▸ Task directions
Please reproduce the stretch of data from its start through the line containing "следите за нами", both ends included, without changing anything.

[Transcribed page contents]
##############################
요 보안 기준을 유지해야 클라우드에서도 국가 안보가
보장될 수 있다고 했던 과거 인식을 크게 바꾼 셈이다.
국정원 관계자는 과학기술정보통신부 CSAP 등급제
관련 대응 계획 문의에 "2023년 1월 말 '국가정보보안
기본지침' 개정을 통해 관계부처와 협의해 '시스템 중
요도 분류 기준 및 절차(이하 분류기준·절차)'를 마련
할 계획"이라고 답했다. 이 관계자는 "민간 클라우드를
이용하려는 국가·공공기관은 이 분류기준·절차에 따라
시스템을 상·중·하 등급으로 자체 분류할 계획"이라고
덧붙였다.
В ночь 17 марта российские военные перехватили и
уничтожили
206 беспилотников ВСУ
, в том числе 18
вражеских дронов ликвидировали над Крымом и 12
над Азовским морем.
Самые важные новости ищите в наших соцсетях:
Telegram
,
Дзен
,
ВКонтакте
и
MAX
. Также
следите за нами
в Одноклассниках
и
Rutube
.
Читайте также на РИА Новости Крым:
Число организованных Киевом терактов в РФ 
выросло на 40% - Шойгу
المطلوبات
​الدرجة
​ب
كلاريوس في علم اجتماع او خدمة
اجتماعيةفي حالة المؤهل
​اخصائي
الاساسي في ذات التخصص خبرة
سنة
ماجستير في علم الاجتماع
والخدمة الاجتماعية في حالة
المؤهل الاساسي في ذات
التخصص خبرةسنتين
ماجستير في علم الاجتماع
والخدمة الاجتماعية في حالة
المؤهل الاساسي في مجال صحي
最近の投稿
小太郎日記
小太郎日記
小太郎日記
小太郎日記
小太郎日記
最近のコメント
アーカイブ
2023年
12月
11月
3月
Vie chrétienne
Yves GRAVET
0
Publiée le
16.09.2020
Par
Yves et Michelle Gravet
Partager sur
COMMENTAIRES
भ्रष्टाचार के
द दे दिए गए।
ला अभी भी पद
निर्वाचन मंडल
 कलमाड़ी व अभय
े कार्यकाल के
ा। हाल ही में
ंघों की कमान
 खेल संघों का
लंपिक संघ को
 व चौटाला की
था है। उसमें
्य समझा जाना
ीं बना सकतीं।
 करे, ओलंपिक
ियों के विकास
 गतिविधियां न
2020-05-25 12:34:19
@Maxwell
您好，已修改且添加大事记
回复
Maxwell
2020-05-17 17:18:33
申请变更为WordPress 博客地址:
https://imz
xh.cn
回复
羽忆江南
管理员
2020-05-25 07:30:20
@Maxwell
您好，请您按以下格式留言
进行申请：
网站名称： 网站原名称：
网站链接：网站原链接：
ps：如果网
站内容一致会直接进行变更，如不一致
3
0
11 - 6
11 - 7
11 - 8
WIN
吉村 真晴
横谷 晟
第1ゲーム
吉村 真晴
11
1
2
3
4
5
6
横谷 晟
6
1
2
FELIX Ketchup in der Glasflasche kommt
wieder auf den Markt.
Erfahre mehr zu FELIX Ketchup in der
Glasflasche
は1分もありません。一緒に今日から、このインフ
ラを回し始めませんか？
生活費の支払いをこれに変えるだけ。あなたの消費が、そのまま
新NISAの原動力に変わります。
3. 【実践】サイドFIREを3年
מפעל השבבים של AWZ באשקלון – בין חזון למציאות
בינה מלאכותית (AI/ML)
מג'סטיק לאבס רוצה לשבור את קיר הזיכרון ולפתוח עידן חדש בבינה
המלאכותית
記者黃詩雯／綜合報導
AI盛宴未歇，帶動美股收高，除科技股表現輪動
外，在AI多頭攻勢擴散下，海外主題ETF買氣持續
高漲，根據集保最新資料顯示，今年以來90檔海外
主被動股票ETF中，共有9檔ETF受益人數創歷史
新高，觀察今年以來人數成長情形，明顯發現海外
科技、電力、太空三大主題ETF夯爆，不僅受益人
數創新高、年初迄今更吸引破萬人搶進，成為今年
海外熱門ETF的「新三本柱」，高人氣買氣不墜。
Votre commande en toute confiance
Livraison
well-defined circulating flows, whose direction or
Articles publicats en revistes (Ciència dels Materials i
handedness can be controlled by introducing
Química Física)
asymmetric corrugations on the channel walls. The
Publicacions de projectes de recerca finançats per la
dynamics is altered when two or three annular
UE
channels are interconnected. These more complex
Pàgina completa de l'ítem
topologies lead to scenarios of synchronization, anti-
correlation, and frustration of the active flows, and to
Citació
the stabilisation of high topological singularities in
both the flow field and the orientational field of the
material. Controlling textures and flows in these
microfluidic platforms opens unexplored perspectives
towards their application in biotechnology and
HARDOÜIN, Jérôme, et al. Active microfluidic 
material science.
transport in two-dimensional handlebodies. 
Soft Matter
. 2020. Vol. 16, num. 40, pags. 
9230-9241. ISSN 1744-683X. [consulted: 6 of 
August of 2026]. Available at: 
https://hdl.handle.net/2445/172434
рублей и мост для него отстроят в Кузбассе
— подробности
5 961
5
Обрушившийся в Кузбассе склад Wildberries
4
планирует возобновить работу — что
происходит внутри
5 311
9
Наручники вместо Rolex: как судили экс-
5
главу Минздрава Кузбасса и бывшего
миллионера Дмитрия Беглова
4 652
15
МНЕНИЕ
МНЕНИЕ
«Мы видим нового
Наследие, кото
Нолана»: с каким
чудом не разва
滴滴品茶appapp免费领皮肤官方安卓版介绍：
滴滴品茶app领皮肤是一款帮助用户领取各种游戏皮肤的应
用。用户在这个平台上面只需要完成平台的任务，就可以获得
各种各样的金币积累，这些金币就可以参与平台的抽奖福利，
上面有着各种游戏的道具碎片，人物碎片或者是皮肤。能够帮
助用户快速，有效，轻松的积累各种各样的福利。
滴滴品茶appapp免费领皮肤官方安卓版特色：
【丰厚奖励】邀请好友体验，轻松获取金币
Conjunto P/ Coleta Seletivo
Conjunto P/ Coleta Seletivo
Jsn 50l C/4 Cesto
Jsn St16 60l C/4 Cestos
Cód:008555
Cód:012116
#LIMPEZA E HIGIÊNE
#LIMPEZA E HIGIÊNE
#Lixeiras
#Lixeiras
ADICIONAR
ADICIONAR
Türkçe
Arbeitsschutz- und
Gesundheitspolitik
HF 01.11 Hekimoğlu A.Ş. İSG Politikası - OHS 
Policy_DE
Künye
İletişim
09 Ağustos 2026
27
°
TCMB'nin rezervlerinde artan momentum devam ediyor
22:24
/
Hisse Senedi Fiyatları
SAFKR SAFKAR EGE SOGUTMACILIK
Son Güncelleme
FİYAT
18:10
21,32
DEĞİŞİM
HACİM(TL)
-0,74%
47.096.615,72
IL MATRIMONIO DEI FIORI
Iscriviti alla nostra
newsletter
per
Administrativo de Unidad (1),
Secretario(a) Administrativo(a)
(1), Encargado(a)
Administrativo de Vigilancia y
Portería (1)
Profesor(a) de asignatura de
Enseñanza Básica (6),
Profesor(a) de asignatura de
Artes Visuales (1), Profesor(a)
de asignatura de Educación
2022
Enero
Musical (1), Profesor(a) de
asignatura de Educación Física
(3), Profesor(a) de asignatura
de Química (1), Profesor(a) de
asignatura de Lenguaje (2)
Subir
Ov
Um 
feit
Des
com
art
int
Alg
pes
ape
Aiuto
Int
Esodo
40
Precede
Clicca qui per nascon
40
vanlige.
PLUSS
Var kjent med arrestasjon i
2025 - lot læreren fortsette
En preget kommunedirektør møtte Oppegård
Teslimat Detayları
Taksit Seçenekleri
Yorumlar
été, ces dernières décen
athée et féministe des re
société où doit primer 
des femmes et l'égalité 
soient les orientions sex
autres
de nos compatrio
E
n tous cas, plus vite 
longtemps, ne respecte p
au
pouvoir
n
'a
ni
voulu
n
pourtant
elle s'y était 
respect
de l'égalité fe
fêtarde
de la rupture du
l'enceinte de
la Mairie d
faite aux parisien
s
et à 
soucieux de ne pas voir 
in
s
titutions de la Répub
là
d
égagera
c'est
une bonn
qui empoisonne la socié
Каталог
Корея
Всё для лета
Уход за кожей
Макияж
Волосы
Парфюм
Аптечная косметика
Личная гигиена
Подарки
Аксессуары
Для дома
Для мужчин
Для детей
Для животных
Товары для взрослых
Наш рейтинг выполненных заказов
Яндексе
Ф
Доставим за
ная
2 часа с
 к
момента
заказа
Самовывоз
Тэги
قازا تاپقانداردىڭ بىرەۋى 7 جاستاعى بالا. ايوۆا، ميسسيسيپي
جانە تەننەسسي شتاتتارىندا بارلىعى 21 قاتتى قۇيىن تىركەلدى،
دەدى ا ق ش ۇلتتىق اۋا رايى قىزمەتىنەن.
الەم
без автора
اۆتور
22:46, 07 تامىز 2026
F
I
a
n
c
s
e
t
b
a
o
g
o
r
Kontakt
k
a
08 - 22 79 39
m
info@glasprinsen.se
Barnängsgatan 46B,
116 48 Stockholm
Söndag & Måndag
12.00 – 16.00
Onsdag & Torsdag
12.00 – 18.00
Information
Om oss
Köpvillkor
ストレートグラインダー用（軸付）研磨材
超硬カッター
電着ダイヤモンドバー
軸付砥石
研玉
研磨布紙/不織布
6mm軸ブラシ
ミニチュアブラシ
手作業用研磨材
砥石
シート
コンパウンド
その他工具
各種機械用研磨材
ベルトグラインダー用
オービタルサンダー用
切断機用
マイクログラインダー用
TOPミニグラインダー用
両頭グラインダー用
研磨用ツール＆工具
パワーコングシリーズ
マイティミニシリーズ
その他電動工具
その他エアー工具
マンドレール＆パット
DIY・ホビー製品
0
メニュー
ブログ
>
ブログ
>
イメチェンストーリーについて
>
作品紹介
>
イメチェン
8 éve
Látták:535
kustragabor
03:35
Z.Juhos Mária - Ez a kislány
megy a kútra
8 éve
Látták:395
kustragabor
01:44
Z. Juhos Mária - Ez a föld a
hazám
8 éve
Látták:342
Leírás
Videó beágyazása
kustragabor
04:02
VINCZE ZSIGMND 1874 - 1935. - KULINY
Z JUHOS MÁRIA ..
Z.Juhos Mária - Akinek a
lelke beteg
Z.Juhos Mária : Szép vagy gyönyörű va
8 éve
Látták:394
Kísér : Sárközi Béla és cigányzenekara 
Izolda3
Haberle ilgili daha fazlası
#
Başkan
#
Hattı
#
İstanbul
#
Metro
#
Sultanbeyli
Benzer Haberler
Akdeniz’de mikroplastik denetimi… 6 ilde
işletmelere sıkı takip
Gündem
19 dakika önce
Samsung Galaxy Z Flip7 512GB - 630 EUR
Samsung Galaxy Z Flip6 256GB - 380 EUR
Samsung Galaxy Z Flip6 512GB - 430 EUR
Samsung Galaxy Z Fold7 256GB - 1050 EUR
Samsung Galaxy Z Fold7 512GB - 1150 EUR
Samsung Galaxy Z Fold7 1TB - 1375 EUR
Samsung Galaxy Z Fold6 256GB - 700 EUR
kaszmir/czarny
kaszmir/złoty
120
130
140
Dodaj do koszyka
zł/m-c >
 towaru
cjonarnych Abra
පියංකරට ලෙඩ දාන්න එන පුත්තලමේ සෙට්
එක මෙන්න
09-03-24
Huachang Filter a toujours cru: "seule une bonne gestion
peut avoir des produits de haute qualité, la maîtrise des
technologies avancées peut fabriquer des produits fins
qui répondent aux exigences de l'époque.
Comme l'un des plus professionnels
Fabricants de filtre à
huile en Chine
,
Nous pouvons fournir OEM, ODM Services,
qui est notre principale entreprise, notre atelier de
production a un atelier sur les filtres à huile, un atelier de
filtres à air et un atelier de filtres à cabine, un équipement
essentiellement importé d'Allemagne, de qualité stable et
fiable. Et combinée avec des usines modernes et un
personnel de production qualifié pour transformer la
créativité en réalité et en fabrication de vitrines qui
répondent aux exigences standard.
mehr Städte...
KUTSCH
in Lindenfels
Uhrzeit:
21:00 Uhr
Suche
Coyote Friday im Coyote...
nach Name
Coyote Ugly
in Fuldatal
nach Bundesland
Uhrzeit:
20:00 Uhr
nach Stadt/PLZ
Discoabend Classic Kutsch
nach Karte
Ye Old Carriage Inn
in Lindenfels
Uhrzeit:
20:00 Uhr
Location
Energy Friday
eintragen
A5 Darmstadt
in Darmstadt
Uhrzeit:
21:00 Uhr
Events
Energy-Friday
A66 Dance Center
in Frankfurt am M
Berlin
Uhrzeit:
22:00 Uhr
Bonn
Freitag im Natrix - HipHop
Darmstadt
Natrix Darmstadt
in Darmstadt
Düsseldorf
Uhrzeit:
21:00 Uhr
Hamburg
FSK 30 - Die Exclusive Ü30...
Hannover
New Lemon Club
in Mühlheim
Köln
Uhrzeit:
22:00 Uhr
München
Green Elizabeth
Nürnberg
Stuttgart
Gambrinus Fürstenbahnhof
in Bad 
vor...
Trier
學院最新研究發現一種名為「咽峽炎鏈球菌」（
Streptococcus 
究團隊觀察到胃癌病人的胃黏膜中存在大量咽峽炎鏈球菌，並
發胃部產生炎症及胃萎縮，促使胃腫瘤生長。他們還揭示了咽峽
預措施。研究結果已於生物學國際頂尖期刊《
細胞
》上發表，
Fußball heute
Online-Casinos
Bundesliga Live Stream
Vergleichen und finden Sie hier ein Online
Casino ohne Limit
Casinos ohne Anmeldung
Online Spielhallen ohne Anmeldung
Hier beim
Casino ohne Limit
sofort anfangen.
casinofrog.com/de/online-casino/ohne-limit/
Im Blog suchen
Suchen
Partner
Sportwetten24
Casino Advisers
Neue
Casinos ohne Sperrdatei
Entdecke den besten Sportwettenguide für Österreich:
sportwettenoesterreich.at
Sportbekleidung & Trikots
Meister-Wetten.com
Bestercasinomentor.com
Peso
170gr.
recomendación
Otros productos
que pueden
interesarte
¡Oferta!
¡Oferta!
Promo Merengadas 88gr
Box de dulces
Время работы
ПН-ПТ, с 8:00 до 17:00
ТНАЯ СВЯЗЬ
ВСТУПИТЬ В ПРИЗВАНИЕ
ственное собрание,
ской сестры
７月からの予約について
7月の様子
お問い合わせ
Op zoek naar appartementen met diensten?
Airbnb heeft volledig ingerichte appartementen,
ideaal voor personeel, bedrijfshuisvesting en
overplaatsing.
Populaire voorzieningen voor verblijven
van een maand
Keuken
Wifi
##############################
▸ Answer to this task
요 보안 기준을 유지해야 클라우드에서도 국가 안보가
보장될 수 있다고 했던 과거 인식을 크게 바꾼 셈이다.
국정원 관계자는 과학기술정보통신부 CSAP 등급제
관련 대응 계획 문의에 "2023년 1월 말 '국가정보보안
기본지침' 개정을 통해 관계부처와 협의해 '시스템 중
요도 분류 기준 및 절차(이하 분류기준·절차)'를 마련
할 계획"이라고 답했다. 이 관계자는 "민간 클라우드를
이용하려는 국가·공공기관은 이 분류기준·절차에 따라
시스템을 상·중·하 등급으로 자체 분류할 계획"이라고
덧붙였다.
В ночь 17 марта российские военные перехватили и
уничтожили
206 беспилотников ВСУ
, в том числе 18
вражеских дронов ликвидировали над Крымом и 12
над Азовским морем.
Самые важные новости ищите в наших соцсетях:
Telegram
,
Дзен
,
ВКонтакте
и
MAX
. Также
следите за нами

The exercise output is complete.